■ **Work to be completed**:
Scan the material and copy out each line where the word "Hospital" occurs.

■ **Data provided**:
+-------+

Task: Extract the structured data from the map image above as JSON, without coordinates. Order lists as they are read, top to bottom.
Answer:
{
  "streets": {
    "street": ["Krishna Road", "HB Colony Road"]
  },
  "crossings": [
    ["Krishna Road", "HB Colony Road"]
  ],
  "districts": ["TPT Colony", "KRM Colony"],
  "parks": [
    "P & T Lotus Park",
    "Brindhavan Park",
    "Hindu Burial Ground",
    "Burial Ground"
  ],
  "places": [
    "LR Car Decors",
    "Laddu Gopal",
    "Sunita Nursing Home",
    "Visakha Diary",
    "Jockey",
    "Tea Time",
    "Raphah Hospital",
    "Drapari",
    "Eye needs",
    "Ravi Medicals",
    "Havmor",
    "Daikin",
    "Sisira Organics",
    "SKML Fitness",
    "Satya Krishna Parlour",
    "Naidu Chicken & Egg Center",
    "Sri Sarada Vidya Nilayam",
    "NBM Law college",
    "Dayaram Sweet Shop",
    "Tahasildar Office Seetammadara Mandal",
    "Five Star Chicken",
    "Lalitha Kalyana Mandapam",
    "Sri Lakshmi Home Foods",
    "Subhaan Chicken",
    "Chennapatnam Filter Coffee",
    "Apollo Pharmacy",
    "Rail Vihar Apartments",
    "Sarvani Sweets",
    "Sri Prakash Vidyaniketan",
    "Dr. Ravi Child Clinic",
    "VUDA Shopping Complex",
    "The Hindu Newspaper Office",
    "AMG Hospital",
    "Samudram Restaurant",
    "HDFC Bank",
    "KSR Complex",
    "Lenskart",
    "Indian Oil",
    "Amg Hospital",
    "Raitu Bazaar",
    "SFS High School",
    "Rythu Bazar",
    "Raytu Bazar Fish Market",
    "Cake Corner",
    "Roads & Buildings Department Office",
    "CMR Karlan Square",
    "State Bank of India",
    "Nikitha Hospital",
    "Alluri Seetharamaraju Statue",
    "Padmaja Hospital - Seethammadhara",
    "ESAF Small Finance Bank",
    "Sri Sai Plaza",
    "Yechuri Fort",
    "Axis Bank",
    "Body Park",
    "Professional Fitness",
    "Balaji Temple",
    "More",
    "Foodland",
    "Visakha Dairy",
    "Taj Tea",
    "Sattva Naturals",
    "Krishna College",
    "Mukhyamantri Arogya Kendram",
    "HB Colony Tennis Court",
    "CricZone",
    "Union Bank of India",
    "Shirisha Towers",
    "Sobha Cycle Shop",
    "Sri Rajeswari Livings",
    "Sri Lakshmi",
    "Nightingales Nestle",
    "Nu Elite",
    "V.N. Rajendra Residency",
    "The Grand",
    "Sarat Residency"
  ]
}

+-------+

■ **Exercise answer**:
    "Raphah Hospital",
    "AMG Hospital",
    "Amg Hospital",
    "Nikitha Hospital",
    "Padmaja Hospital - Seethammadhara",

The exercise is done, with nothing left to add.